Secure your business communication!

All over the world, e-mail is an accepted standard for business communication. Unfortunately, this is also the case for the majority of cyberattacks, as they are very often initiated by hackers via e-mail as well. However, this can also be an advantage for users: If they secure their e-mail communication sufficiently, they have already averted a significant percentage of cyberattacks!

The first step in securing e-mail communication is encryption. This way, transferred content can only be read by its sender and intended receiver(s). With Cryptshare, this is ensured. Additionally, when using Crypthshare, there are no longer any file size limits. Files attached to e-mails are very frequently a rich source for hidden Trojans, as was the case with Fürstenfeldbruck hospital. With Cryptshare, this is a thing of the past. Attachments are separated from the e-mail, checked for malware, and then stored on a server for the recipient to download.

Ease of use is paramount for any communication solution, since even the best solution is useless if users do not apply it. Thanks to its seamless integration, Cryptshare can be used in familiar work environments and requires neither laborious training, nor is it time-consuming to use.

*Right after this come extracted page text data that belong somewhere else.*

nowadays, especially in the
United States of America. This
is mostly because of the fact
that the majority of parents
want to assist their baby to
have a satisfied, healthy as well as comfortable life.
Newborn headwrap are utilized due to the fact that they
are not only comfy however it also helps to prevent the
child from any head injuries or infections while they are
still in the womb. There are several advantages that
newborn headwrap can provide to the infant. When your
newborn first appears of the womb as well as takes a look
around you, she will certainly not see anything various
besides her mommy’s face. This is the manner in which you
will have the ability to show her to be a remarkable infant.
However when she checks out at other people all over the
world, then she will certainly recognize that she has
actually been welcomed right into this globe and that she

Finally, the most important factor for data protection is the users themselves. It is often human error that precedes the biggest data and security breaches – and such errors are not external threats but come from within. This is often underestimated and is particularly problematic as unintentional violations of IT security are significantly harder to prevent. Therefore, it is crucial to raise users’ awareness for IT security risks to empower them to identify cyberattacks early on and to eliminate human error as much as possible. Particularly when it comes to phishing attacks via e-mail, intensive training is indispensable. When users are informed about the risks and are also provided with the appropriate tools to conduct their business communication in a secure way, this results in effective protection against cyberattacks.